Shyam Keshavmurthy, Chief Engineer at Perceptron, explains how PatSnap is helping the company stay on top of its rapidly evolving technology landscape
What does your role involve?
“I’m the chief engineer at Perceptron, in charge of developing new products, coming up with concepts for new products to meet market demands, proving that concepts work, and then getting them into the first round of production. That’s my role.”
What are the biggest challenges you’re facing?
“The big challenge I see is that technology development is incredibly fast right now, and I’ve been in product development for the last 30 years. The pace has picked up significantly in the last five to six years. But getting information about your competition, getting information about what IP they have, and what projects they’re working on through IP is difficult.
It feels like everybody in R &D is moving at the same pace – it’s pretty much a “photo finish” situation. The difficulty then becomes how to innovate and stay up to date without putting your company or your intellectual property at risk – that’s the big challenge.”
Do you have any theories about why the innovation rate has accelerated?
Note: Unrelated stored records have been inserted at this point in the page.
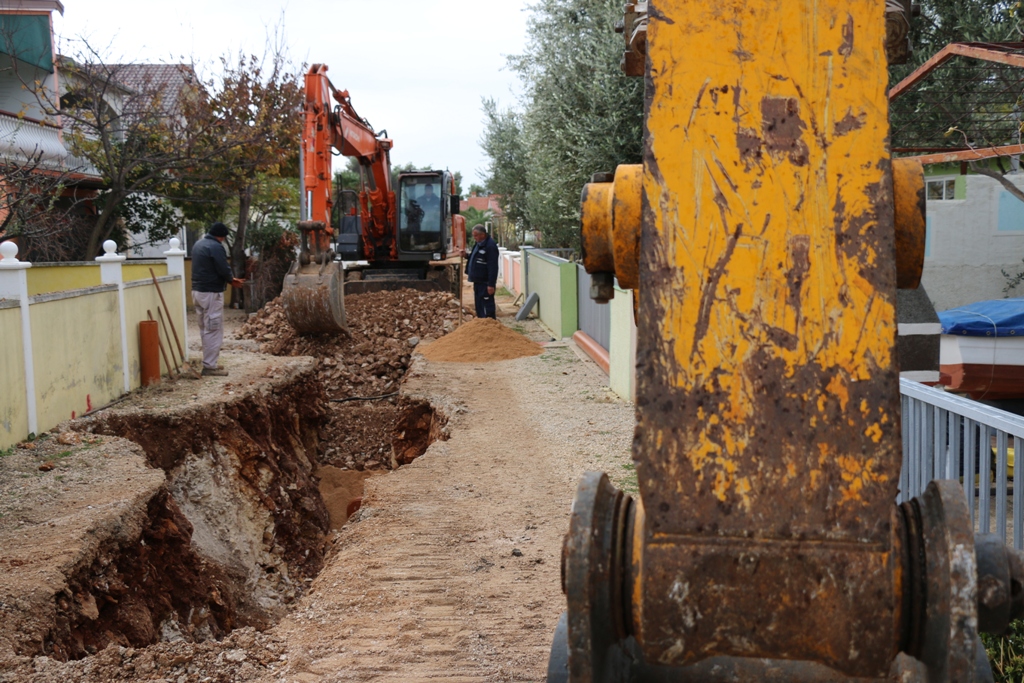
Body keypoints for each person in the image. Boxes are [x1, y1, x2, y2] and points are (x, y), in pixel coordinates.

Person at [191, 222, 243, 377]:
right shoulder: (215, 247)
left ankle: (209, 362)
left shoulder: (198, 244)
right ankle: (210, 366)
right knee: (213, 329)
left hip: (197, 292)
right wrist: (231, 280)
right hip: (211, 293)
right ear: (221, 236)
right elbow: (223, 267)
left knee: (204, 328)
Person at [465, 224, 499, 319]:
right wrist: (465, 255)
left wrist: (491, 284)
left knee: (487, 304)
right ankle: (481, 323)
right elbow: (474, 256)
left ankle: (490, 324)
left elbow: (493, 267)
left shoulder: (490, 246)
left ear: (483, 235)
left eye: (476, 235)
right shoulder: (479, 244)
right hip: (477, 281)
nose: (474, 237)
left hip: (485, 282)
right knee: (479, 304)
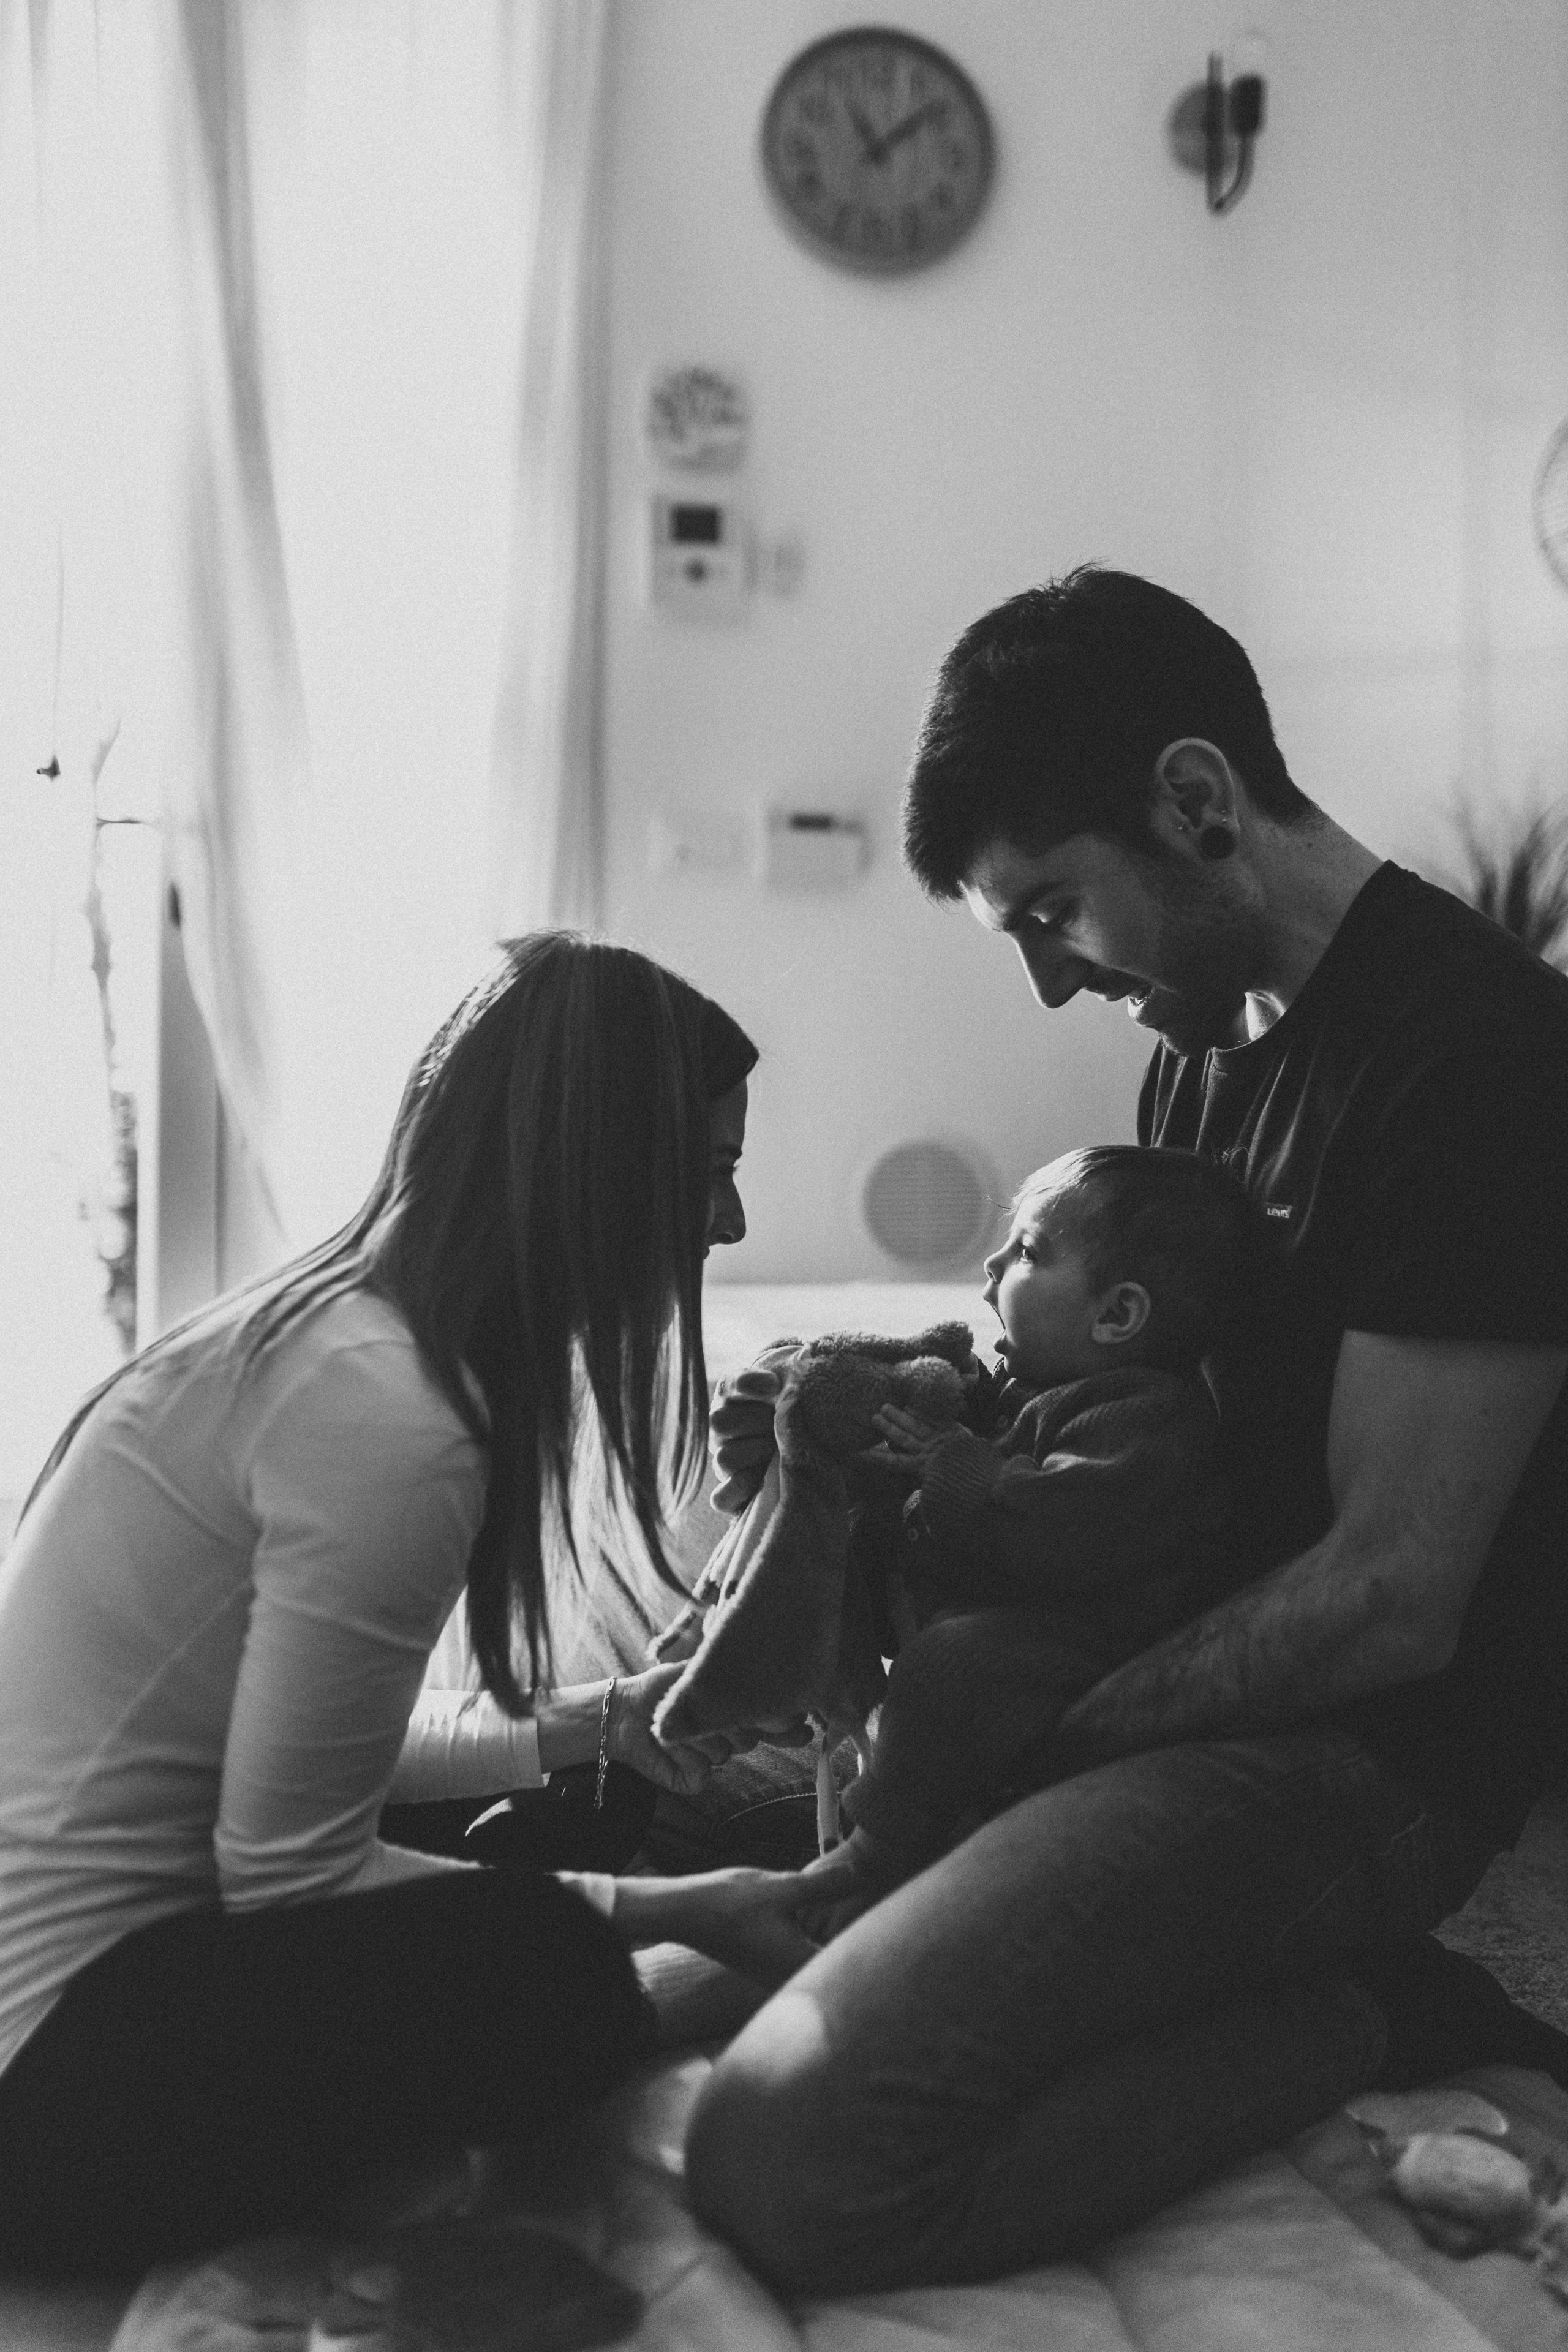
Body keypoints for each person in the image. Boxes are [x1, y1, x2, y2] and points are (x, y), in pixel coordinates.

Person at [684, 566, 1568, 2294]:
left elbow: (1394, 1598)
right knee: (745, 1889)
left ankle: (1362, 2004)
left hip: (1360, 1764)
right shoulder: (1203, 1054)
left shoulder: (1485, 1063)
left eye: (1053, 916)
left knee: (793, 2153)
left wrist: (1037, 1751)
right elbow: (1136, 1393)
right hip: (1167, 1669)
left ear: (1196, 798)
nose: (1050, 989)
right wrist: (897, 1402)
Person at [0, 931, 817, 2282]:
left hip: (101, 1988)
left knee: (550, 1824)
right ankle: (702, 1958)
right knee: (551, 1965)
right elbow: (293, 1873)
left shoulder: (335, 1339)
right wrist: (672, 1911)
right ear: (600, 1176)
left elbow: (316, 1768)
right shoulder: (391, 1415)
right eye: (711, 1174)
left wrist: (597, 1721)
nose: (726, 1227)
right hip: (46, 2096)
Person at [836, 1144, 1255, 1882]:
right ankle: (807, 1685)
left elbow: (1057, 1526)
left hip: (1084, 1645)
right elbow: (991, 1447)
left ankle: (876, 1854)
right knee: (848, 1537)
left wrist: (951, 1461)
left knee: (956, 1661)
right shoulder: (1031, 1384)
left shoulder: (1149, 1415)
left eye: (1027, 1250)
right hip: (997, 1603)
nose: (993, 1265)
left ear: (1117, 1313)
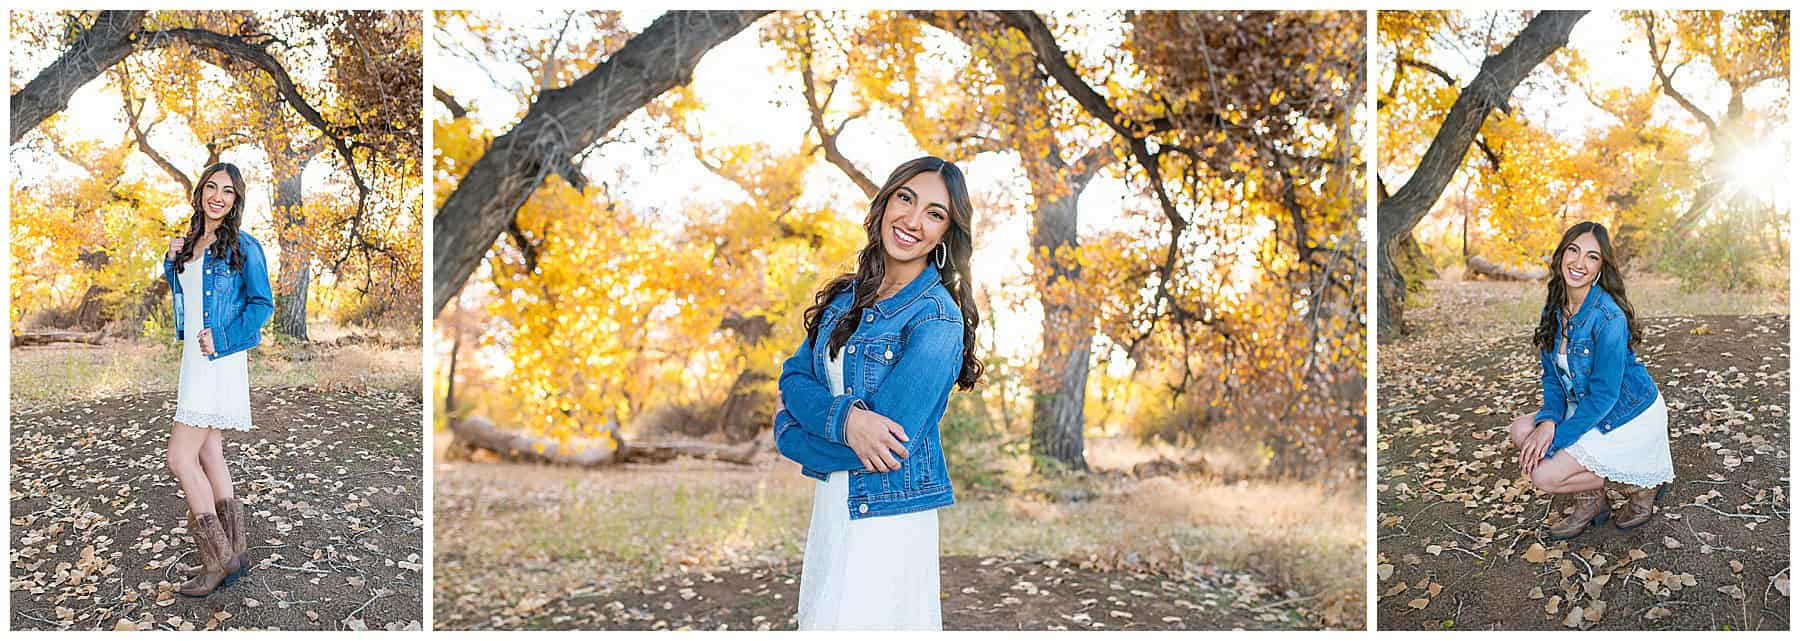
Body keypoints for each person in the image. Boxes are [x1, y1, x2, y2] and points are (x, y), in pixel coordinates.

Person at [772, 156, 983, 629]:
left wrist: (789, 432)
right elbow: (793, 377)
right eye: (905, 199)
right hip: (832, 509)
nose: (912, 220)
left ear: (947, 234)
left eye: (935, 213)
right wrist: (847, 421)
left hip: (887, 517)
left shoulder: (937, 318)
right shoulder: (846, 298)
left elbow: (887, 446)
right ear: (885, 203)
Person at [1508, 221, 1672, 540]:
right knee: (1521, 430)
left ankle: (1642, 483)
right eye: (1573, 250)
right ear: (1561, 255)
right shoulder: (1555, 307)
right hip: (1588, 404)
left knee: (1544, 474)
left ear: (1600, 267)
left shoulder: (1609, 317)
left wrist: (1555, 440)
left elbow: (1604, 396)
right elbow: (1553, 380)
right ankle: (1593, 502)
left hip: (1628, 414)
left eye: (1592, 257)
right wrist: (1548, 422)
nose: (1579, 263)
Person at [161, 162, 273, 596]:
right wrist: (172, 263)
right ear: (200, 193)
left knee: (179, 458)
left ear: (236, 200)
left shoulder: (245, 246)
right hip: (196, 358)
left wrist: (223, 338)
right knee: (209, 453)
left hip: (218, 358)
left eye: (228, 191)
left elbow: (263, 305)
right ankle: (237, 553)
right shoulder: (190, 243)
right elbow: (187, 298)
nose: (218, 196)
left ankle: (217, 560)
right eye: (212, 187)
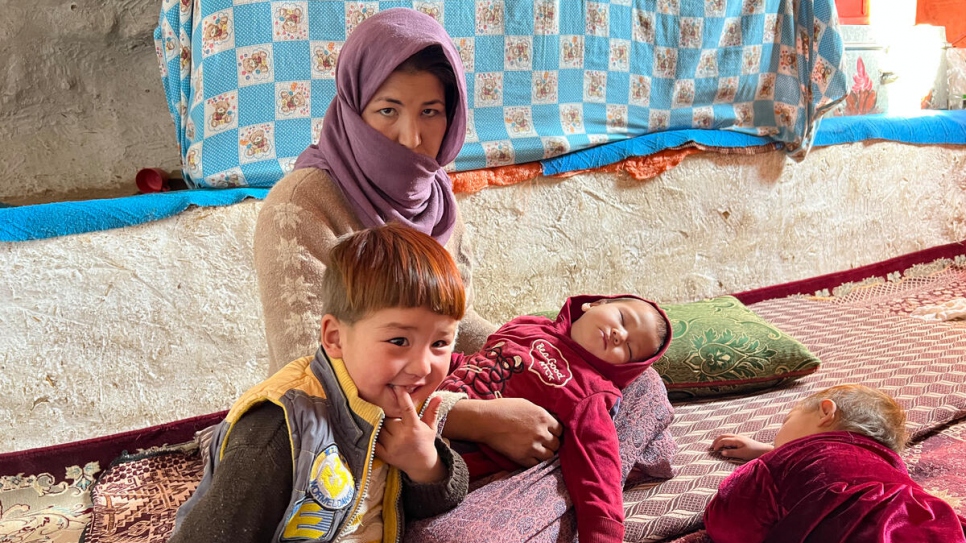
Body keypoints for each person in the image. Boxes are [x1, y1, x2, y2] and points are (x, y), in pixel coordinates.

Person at [252, 7, 561, 470]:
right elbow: (310, 375)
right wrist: (474, 419)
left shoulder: (438, 200)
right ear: (355, 109)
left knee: (613, 392)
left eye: (430, 112)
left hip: (434, 405)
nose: (411, 138)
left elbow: (448, 324)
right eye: (387, 110)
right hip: (341, 442)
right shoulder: (302, 205)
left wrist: (528, 351)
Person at [171, 223, 471, 543]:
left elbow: (429, 500)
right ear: (335, 337)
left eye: (440, 343)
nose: (422, 366)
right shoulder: (279, 432)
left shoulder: (401, 400)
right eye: (399, 340)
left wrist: (426, 465)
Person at [440, 294, 673, 543]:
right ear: (593, 304)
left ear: (624, 368)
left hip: (453, 463)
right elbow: (477, 361)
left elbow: (598, 471)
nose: (620, 335)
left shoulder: (591, 393)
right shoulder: (528, 325)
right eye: (622, 318)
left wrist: (603, 534)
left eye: (629, 349)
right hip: (433, 406)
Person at [705, 384, 966, 543]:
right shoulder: (891, 471)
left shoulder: (783, 462)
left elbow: (730, 524)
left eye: (786, 421)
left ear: (826, 412)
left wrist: (771, 459)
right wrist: (769, 451)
“It’s just that customer product cycles have significantly shortened. For example, we serve automotive customers, and their product lifecycles have shortened significantly, and complexity has increased for them. So the demand for quick solutions that can solve a certain problem has significantly gone up.
It used to take 6-8 months for a solution to arrive on a shop floor. Customers would run a pilot for six months and then say “yes, this solves the problem”, then buy the product and implement it. So it would take almost 1 1/2 years before they’d have a robust solution.
Nowadays customers expect to have a solution that will work in a pilot form within say, two to three months. Then they want that solution to become a global solution in a matter of 6 to 8 months. This basically accelerates the entire product development lifecycle for everybody who is serving that customer base.”
Are there any developments in R &D that are impacting your work right now?
“One thing we’re seeing more and more often is the cross-pollination of technologies. For example, somebody will develop a product using virtual reality (VR) somewhere, and we are able to take these kind of ideas and migrate them to production for our own applications.
For example, somebody needs to reduce defects in parts on the shop floor. So they take some of the tools developed for virtual reality and implement them into their solution. For the design studio guy, he just wears his goggles and figures out what kind of defects he can see on the surface, and he improves his design. So there is a lot of cross-pollination going on between various fields and that is really encouraging.”
How does PatSnap fit into your work?
“I’ve set up automated queries so that I can keep track of patents being filed in our technology areas, or applications that have been filed by our competition. I track it every fifteen days, and once a month I generate a report and look at it. If I see something interesting, I dig into it and understand if there’s overlap between the product development work we’re doing and what’s going on.
The second way I use it is when we are looking at possible solutions. I’ll give you an example. I’m looking for a solution to fix defects on parts. I know people have already developed visualization techniques, so I would start by running a query on just the visualization techniques and see which companies are present and focussing on those areas. For example, in the VR area we’d find companies like Microsoft and Google – then I can query the patents and understand what innovations they have in that area.”
Are there ways that you measure how much of an improvement PatSnap is from how things were before?
“Yes! The biggest measure for me is how much money we’re spending on legal fees.
Previously, once I’d done a preliminary search on the USPTO website, our lawyers would go on and do the detailed search. That would take a few days, then they’d give me a big folder filled with a bunch of patents for me to read. That’s how it used to work. Now I don’t have to do that. I can do it myself. Especially if I use the correct IPC, I can pretty much zoom in on what I want to do. That saves me quite a bit of time and money for the company.
If some of the sales or marketing team members want information on a company or technology, that would have taken me a couple of days because I’d go in and get the PDFs, read through the PDFs, and then look for the keywords and claims. Then I’d sort them out, stack them together, and then produce the report. Now, it’s quite automated so I can just run my queries and at the end of the day I download only the important patents that are relevant to the project.”
Are there personal drivers behind what you’re doing? Why this is so important to you?
“The way I look at it, it’s kind of like I’m a carpenter. A carpenter is passionate about creating beautiful work. When people take a look at his work, at the furniture or the things that he has built, they are happy to see it and they say “good work” – and he’s proud of it. It’s the same for me. This is my trade, I look at R &D as my trade. I don’t know how long I’ve been doing it, but that’s what gets me going every day.”